:: CONSIGNE 1 ::
Répondez brièvement à chaque question à partir de l'article sur la réforme du lycée et Parcoursup :
(a) Sur quel site un data de Parcoursup est-il disponible en ligne ?
(b) En quelle année la baisse en mathématiques fut-elle constatée ?
(c) Quel bulletin de la société informatique de France l'article cite-t-il ?
:: CONSIGNE 2 ::
Rédigez la suite de l'article sur la réforme du lycée et Parcoursup, en partant de sa dernière phrase.

+++ EXTRAIT CHOISI +++

Parcoursup et le lycée 2018 – une lune de miel qui n’en finit plus…
et dont ni les enseignants ni les élèves ne sont les héros
Depuis la réforme du lycée en 2018 et l’adaptation de Parcoursup, de nombreuses données ont été collectées pour analyser les conséquences de cette réforme, un data de Parcoursup est notamment disponible directement en ligne sur le site du ministère de l’enseignement supérieur.
Plusieurs conséquences de la réforme, qui étaient dès de le départ annoncées et dénoncées par les professionnels (par professionnels nous entendons « les enseignants sur le terrain ») sont déjà bien connues, d’autres sont plus insidieuses. Néanmoins, même parmi les problématiques les mieux identifiées, la situation, actuellement s’apparente de plus en plus à une impasse.
Nous vous proposons ici un petit tour d’horizon (sans classement ni hiérarchie) de diverses questions qui reviennent régulièrement sur le sujet.
Diminution des filières scientifiques devenues optionnelles
L’un des premiers effets annoncé puis constaté de la réforme du lycée fut la diminution du nombre d’élèves suivant diverses options scientifiques, on peut citer à titre d’exemple les mathématiques, la SVT et la SI.
Mathématiques :
La baisse en mathématiques fut constatée dès 2021 et s’est stabilisée depuis sur un état qui est bien loin de satisfaire les exigences des formations du supérieur. Si les informations initialement données aux élèves par le ministère lui-même ont pu être corrigées, l’existence de la très légère et insuffisante option maths complémentaire et du tronc commun de mathématiques continue de dissuader des élèves ayant besoin des mathématiques dans le supérieur de prendre cette spécialité.
Un véritable dilemme puisque pour une grande part des formations scientifiques les élèves se rendent compte qu’ils auront besoin de compétences dans au moins trois domaines correspondant à des spécialités proposées !
Sciences de la vie et de la terre :
Les SVT donnent un très bon exemple de matière négligée par la réforme, alors même que les questions d’actualité donnent tort à cette logique. Les quatre plus grosses doublettes de Terminales impliquant des SVT regroupaient, dès la mise en place de la réforme, un peu plus d’un quart des élèves là où près de 50% des élèves pouvaient suivre cet enseignement en terminale en filière scientifique. La tendance se confirme depuis.
Mesdames et messieurs, sous vos yeux ébahis, ce n’est pas une chute mais bien un abandon institutionnalisé.
Sciences de l’ingénieur et Numérique et sciences informatiques :
Le bulletin n°22 de novembre 2023 de la société informatique de France fait un constat sans appel. Non seulement la situation est dramatique, mais elle perdure. Comment ne le pourrait-elle pas alors que cette situation a été institutionnalisée par la réforme ?

+++ DONNÉES D'ENTRÉE +++

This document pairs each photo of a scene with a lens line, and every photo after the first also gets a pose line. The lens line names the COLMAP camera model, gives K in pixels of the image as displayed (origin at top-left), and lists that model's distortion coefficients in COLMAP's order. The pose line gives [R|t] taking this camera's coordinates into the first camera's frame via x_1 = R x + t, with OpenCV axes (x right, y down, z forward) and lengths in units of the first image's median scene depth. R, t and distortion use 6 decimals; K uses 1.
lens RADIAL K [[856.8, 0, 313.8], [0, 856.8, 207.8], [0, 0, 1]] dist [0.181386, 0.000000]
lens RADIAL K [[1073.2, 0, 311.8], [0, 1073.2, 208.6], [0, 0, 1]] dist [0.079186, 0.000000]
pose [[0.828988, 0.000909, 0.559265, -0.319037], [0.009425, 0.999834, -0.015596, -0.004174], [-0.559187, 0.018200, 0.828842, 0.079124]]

+++
+++ DONNÉES D'ENTRÉE +++

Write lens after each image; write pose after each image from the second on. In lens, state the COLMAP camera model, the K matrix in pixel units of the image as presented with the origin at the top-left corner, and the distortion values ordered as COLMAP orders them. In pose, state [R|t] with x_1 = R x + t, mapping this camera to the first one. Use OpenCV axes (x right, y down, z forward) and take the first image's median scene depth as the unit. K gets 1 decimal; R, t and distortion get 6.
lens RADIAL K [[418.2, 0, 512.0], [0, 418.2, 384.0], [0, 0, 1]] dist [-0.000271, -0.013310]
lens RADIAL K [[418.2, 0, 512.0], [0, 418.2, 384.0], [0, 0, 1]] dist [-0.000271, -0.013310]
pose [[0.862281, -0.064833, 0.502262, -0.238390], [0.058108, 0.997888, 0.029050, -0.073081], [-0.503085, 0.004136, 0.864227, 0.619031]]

+++
+++ DONNÉES D'ENTRÉE +++

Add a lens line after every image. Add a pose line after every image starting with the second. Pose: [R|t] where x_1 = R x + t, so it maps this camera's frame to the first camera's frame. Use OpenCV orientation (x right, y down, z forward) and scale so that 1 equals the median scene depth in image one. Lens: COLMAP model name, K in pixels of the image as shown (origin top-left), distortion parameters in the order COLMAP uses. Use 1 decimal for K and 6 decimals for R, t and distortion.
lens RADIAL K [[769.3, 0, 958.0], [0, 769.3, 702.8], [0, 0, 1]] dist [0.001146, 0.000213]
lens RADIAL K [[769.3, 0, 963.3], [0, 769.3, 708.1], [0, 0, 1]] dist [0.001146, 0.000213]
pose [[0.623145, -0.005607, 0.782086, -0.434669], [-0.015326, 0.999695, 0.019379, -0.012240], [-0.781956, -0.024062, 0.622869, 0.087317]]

+++

:: RÉPONSE 1 ::
(a) Sur le site du ministère de l'enseignement supérieur.
(b) En 2021.
(c) Le bulletin n°22 de novembre 2023.

:: RÉPONSE 2 ::
Cette gestion qui se teinte de rigueur pour raboter chaque année un peu plus un système éducatif qui fut en son temps parmi les plus performant au monde s’installe un peu partout depuis 2016 (réforme du collège). Ce que nous constatons sur les sciences fut aussi vrai pour les langues anciennes et pour les langues étrangères et l’est aussi actuellement pour les enseignements généraux des lycées professionnels. Un tournant rigoriste sans précédent.
Le baccalauréat général dans lequel les sciences sont maintenant optionnelles regroupe la moitié des élèves. Ainsi dans la France de demain, trois français sur quatre ne seront pas allés au-delà du niveau seconde en mathématiques, seul un sur huit aura fait des SVT jusqu’au niveau terminale.
Il n’y a pas de petite économie, mais il y a de grosses conneries.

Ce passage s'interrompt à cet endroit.